** MATERIAL PROVIDED follows **

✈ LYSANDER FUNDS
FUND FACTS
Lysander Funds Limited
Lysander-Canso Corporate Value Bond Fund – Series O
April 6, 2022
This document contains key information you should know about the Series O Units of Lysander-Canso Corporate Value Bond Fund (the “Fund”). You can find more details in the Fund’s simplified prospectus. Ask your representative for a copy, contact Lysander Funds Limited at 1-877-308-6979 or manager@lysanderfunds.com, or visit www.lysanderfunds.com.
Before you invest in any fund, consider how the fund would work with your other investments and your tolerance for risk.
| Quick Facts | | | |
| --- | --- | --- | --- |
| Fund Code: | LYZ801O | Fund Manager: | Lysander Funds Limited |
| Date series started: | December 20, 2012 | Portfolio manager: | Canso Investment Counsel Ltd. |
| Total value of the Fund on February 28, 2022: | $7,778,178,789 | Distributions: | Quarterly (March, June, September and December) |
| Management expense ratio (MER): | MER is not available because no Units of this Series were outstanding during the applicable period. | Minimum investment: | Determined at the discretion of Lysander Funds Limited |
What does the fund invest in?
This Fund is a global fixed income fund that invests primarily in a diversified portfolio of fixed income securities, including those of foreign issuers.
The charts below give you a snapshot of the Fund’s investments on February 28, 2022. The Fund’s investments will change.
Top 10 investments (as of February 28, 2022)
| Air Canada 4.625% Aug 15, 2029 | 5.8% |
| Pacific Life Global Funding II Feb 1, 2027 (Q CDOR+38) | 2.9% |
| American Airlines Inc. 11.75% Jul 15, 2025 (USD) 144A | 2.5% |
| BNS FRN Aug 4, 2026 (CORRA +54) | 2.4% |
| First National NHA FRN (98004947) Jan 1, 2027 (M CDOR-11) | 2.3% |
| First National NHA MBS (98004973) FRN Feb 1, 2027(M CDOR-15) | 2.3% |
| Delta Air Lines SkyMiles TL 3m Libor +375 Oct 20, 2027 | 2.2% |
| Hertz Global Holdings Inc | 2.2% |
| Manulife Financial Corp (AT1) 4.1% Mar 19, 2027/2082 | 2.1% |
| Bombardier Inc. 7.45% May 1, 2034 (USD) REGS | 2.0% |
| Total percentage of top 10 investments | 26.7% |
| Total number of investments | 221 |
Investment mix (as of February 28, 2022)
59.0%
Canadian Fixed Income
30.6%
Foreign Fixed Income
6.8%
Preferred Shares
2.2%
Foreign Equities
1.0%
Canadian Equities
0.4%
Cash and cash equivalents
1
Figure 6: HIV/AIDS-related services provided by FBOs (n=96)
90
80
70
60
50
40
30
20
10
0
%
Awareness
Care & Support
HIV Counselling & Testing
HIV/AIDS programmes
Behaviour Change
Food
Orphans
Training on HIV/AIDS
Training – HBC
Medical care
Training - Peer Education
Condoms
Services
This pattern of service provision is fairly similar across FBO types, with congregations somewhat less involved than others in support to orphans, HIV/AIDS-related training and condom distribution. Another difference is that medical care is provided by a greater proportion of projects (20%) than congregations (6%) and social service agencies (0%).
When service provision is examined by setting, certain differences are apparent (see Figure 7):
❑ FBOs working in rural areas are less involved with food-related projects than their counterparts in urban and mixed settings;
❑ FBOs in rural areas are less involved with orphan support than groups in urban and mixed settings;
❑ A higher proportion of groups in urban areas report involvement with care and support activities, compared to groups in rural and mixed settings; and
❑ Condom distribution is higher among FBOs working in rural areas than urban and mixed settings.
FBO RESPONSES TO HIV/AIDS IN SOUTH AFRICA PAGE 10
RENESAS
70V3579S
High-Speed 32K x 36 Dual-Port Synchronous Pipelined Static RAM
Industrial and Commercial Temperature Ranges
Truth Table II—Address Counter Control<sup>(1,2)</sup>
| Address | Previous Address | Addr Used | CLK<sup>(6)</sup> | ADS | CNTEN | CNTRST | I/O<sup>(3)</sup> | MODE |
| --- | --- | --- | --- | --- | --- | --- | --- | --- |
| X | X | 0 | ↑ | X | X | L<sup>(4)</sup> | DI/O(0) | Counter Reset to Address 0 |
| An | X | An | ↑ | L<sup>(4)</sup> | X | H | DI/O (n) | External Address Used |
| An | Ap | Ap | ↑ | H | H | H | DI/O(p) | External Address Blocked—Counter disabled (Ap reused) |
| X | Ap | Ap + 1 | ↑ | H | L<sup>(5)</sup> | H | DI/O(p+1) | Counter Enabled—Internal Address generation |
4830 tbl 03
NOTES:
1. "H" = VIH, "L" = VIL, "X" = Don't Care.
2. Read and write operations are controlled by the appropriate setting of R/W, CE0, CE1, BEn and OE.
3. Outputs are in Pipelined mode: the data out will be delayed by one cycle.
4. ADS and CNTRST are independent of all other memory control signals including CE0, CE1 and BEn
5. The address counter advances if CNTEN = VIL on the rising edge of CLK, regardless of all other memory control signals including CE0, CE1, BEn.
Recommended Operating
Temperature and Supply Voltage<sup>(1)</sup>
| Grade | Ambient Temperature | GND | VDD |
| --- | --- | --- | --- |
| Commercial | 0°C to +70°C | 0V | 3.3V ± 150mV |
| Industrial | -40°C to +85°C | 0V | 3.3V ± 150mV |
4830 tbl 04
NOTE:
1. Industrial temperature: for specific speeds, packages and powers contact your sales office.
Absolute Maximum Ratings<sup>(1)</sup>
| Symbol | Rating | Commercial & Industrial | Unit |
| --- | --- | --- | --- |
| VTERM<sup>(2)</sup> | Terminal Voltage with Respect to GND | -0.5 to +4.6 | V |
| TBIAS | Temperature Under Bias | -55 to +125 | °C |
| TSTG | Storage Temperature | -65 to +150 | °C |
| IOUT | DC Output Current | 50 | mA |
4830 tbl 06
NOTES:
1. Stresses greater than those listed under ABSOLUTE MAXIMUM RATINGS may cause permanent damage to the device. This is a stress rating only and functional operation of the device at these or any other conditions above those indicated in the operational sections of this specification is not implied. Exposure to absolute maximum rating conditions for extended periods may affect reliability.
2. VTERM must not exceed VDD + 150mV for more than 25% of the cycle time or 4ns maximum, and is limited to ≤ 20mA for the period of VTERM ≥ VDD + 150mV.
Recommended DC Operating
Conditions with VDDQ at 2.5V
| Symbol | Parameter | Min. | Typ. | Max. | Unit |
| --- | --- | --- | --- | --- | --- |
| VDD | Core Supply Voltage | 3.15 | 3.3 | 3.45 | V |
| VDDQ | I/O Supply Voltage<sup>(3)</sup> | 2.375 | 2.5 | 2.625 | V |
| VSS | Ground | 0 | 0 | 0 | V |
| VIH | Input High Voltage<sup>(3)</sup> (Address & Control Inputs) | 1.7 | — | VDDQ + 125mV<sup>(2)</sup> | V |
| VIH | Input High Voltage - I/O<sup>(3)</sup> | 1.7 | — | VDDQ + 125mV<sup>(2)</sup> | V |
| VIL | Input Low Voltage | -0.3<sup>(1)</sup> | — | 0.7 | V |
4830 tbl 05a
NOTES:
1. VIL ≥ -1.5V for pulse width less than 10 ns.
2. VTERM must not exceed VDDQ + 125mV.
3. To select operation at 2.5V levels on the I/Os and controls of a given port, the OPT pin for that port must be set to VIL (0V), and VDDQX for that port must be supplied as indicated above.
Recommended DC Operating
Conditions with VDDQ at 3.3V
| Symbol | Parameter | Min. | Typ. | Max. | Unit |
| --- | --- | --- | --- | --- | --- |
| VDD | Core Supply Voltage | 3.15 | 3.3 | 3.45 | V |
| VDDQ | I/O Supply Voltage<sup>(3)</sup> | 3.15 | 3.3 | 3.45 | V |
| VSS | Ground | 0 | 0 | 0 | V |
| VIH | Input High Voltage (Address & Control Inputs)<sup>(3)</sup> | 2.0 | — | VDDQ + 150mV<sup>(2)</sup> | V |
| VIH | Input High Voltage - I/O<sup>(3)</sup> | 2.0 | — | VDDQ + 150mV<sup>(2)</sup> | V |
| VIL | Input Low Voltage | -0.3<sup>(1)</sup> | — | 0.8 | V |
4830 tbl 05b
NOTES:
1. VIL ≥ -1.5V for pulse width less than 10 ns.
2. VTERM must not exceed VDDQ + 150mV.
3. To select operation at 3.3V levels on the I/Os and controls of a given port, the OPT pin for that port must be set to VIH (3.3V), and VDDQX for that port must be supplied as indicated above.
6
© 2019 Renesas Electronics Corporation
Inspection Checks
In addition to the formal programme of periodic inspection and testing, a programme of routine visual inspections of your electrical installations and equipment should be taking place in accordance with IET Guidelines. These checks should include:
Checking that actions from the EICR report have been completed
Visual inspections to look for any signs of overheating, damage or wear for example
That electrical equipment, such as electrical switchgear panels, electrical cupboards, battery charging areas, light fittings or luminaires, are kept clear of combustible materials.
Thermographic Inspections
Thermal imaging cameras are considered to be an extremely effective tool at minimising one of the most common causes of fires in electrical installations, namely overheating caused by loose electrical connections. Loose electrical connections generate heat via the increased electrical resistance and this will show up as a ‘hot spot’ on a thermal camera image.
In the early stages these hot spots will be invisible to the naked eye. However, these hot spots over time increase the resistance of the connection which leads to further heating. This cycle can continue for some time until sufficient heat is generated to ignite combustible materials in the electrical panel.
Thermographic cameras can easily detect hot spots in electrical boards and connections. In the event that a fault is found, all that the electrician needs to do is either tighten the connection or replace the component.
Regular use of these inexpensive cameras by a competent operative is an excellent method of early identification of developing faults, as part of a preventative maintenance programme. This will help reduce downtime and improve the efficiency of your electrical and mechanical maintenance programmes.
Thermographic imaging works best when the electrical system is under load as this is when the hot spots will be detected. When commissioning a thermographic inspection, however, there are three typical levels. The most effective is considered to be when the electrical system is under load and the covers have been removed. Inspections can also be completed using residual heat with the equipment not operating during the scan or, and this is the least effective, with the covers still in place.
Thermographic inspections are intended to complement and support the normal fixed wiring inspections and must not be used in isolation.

** End of MATERIAL PROVIDED **

§ **EXERCISE INSTRUCTIONS**: Return every line of the listing that has the word "programmes" in it.

§ **RESPONSE TO THIS EXERCISE**:
HIV/AIDS programmes
Regular use of these inexpensive cameras by a competent operative is an excellent method of early identification of developing faults, as part of a preventative maintenance programme. This will help reduce downtime and improve the efficiency of your electrical and mechanical maintenance programmes.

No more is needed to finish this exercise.